Carter allowed surveillance in 1977
By Charles Hurt
THE WASHINGTON TIMES
February 11, 2006
Former President Jimmy Carter, who publicly rebuked President Bush's warrantless eavesdropping program this week during the funeral of Coretta Scott King and at a campaign event, used similar surveillance against suspected spies.
"Under the Bush administration, there's been a disgraceful and illegal decision -- we're not going to the let the judges or the Congress or anyone else know that we're spying on the American people," Mr. Carter said Monday in Nevada when his son Jack announced his Senate campaign.
"And no one knows how many innocent Americans have had their privacy violated under this secret act," he said.
The next day at Mrs. King's high-profile funeral, Mr. Carter evoked a comparison to the Bush policy when referring to the "secret government wiretapping" of civil rights leader Martin Luther King. Wasn't it a democratic administration that eavesdropped on King?
But in 1977, Mr. Carter and his attorney general, Griffin B. Bell, authorized warrantless electronic surveillance used in the conviction of two men for spying on behalf of Vietnam.
The men, Truong Dinh Hung and Ronald Louis Humphrey, challenged their espionage convictions to the U.S. Court of Appeals for the 4th Circuit, which unanimously ruled that the warrantless searches did not violate the men's rights.
In its opinion, the court said the executive branch has the "inherent authority" to wiretap enemies such as terror plotters and is excused from obtaining warrants when surveillance is "conducted 'primarily' for foreign intelligence reasons."
That description, some Republicans say, perfectly fits the Bush administration's program to monitor calls from terror-linked people to the U.S.
The Truong case, however, involved surveillance that began in 1977, before the enactment of the Foreign Intelligence Surveillance Act (FISA), which established a secret court for granting foreign intelligence warrants.
Democrats and some Republicans in Congress say FISA guidelines, approved in 1978 when Mr. Carter was president, are the only way the president may conduct surveillance on U.S. soil.
Administration officials say the president has constitutional authority to conduct surveillance without warrants in the name of national security.
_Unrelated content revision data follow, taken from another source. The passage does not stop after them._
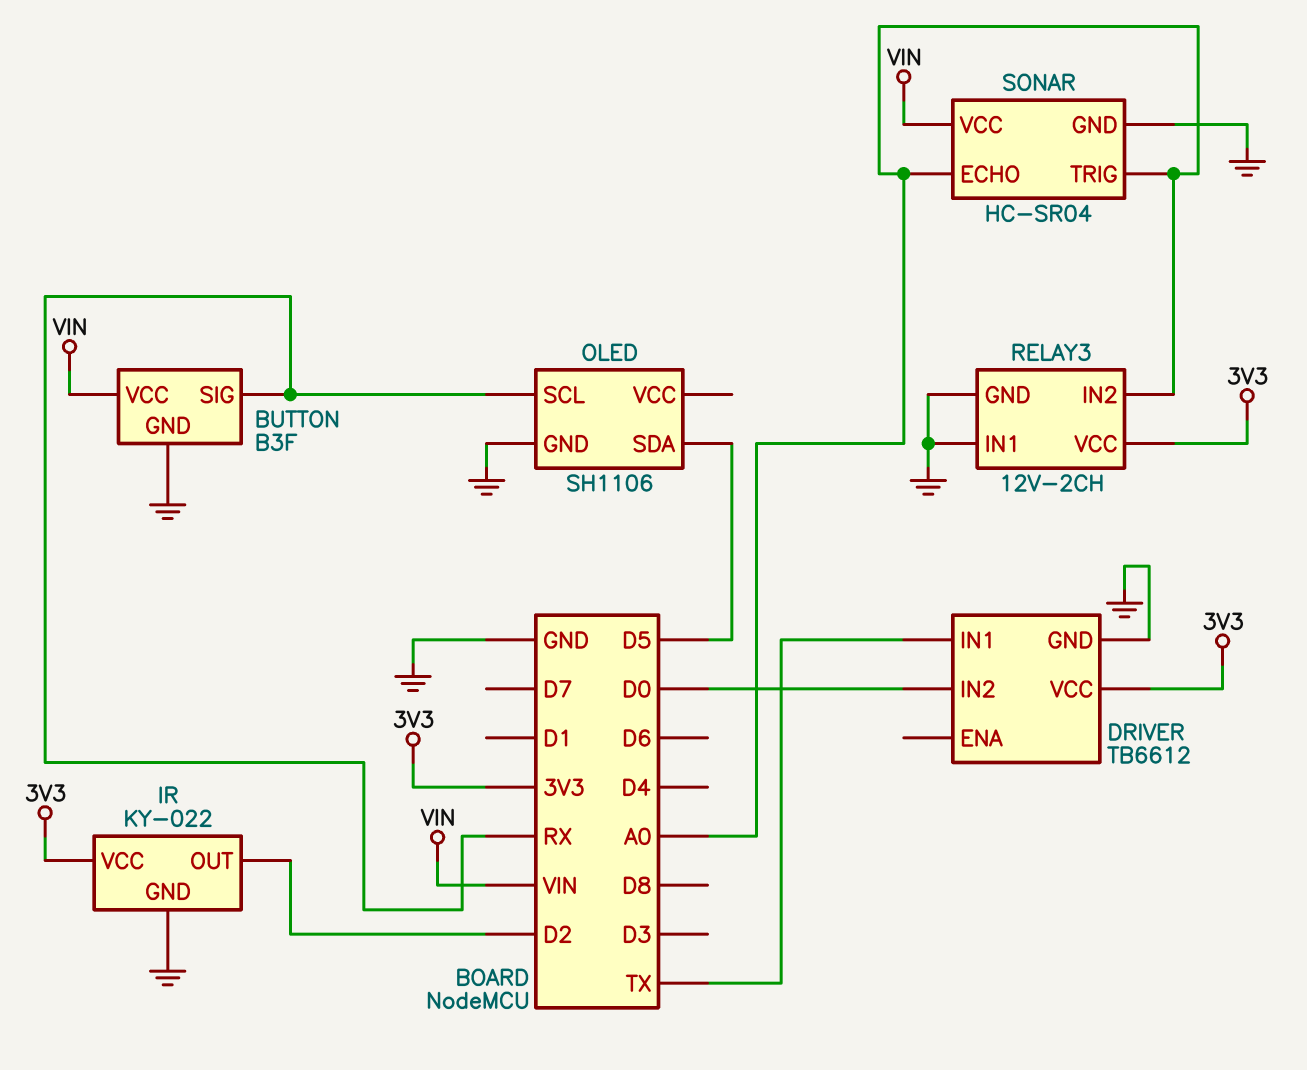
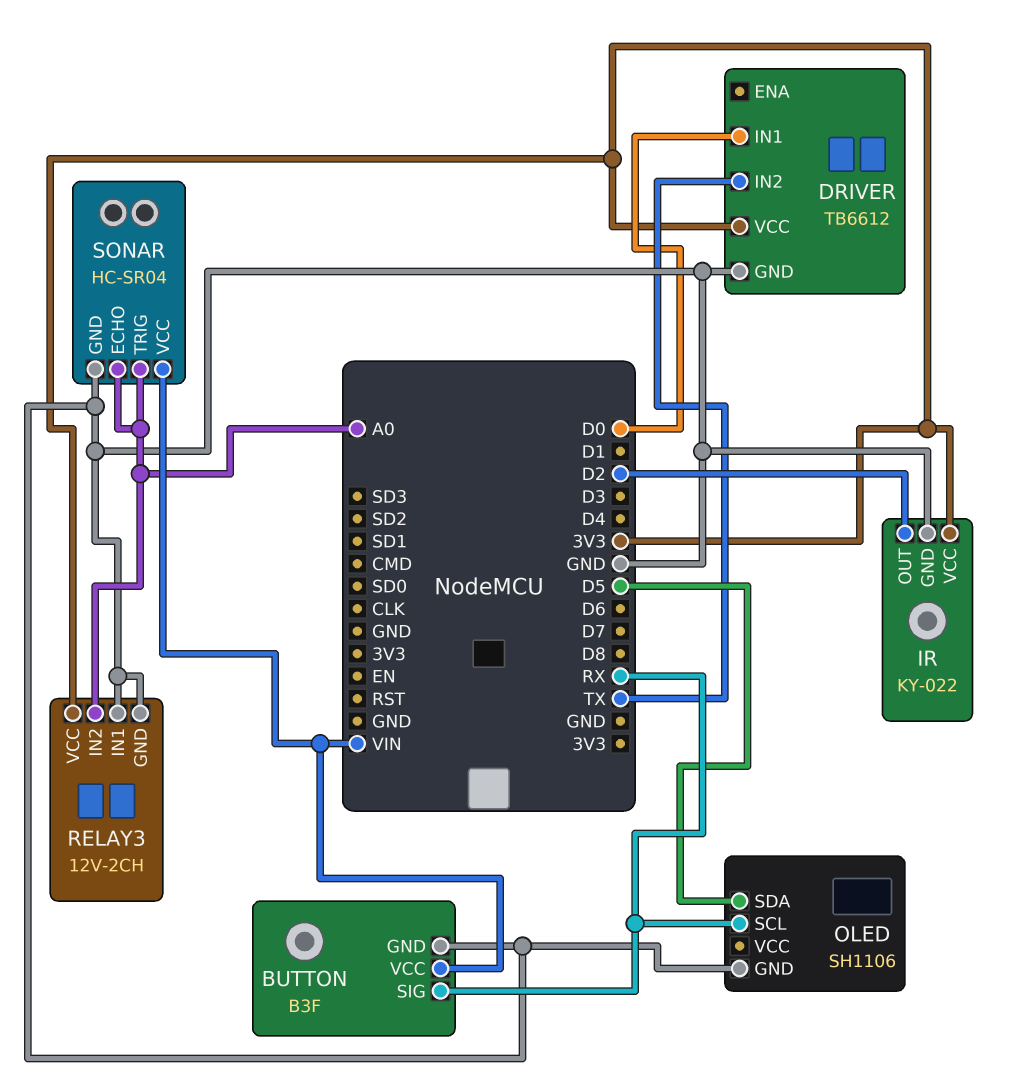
DRIVER pin IN1: TX -> D0
DRIVER pin IN2: D0 -> TX

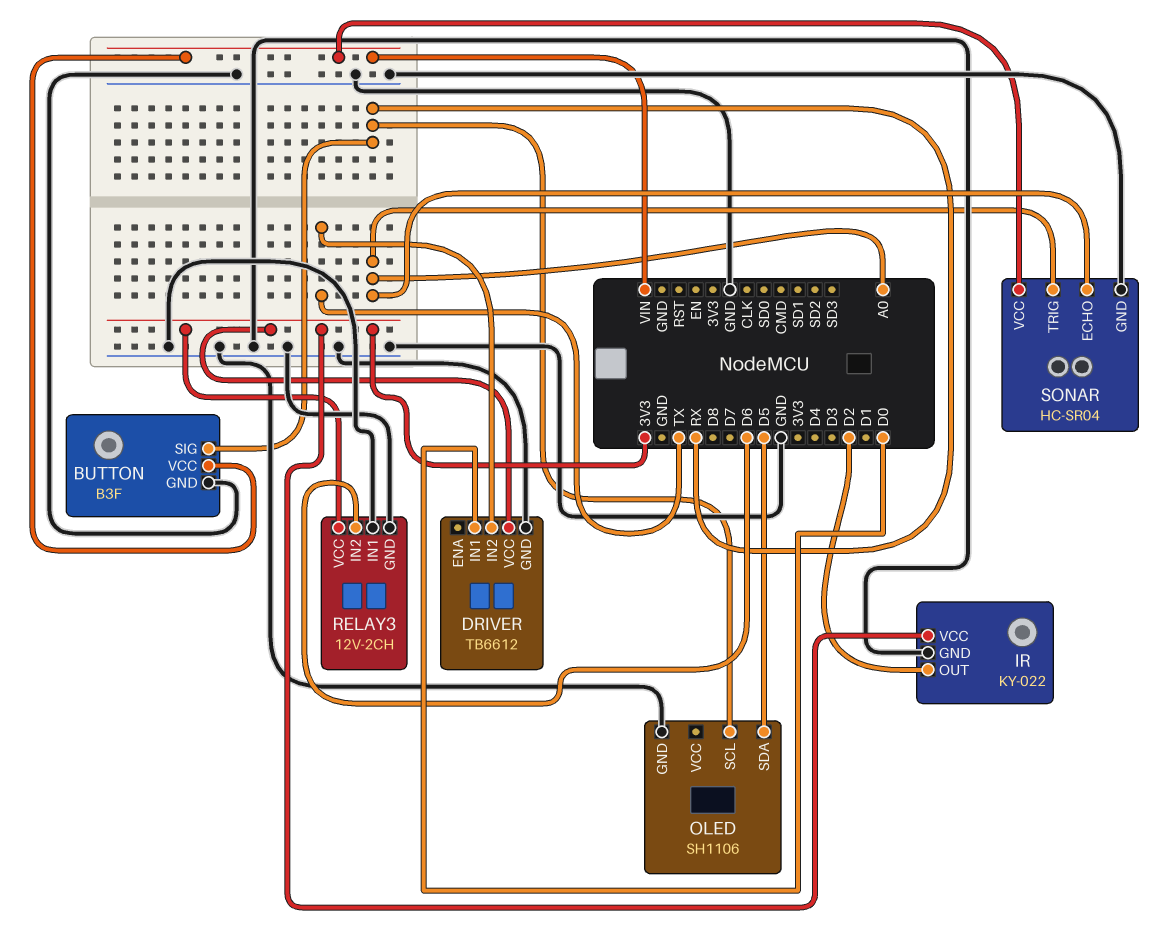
RELAY3 pin IN2: A0 -> D6

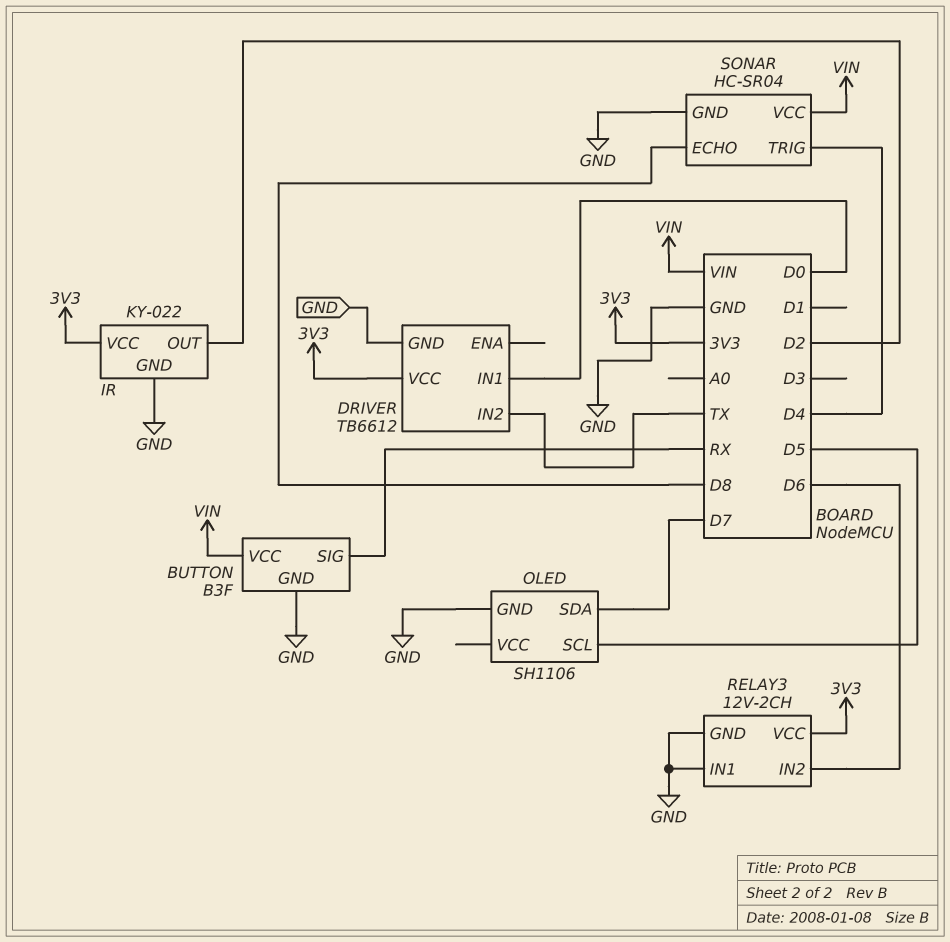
OLED pin SCL: RX -> D5
OLED pin SDA: D5 -> D7
SONAR pin ECHO: A0 -> D8
SONAR pin TRIG: A0 -> D4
The only way Congress could legitimately curtail that authority, they argue, is through an amendment to the Constitution.
The administration's view has been shared by previous Democrat administrations, including Mr. Carter's.
When Mr. Bell testified in favor of FISA, he told Congress that while the measure doesn't explicitly acknowledge the "inherent power of the president to conduct electronic surveillance," it "does not take away the power of the president under the Constitution."
Jamie S. Gorelick, deputy attorney general in the Clinton administration, agreed. In 1994 testimony before the House Permanent Select Committee on Intelligence, Miss Gorelick said case law supports the presidential authority to conduct warrantless searches and electronic surveillance for foreign intelligence purposes.
Earlier this week, however, Mr. Carter said it was "ridiculous" for Attorney General Alberto R. Gonzales to say the spying is justified by Article II of the Constitution.
Republicans say they welcome such criticism because it proves Democrats can't be trusted with national security.
"Just when you thought that the Democrats' image of being soft on defense issues couldn't get any worse, enter the sage wisdom of President Jimmy Carter to save the day," said Brian Nick, spokesman for the National Republican Senatorial Committee.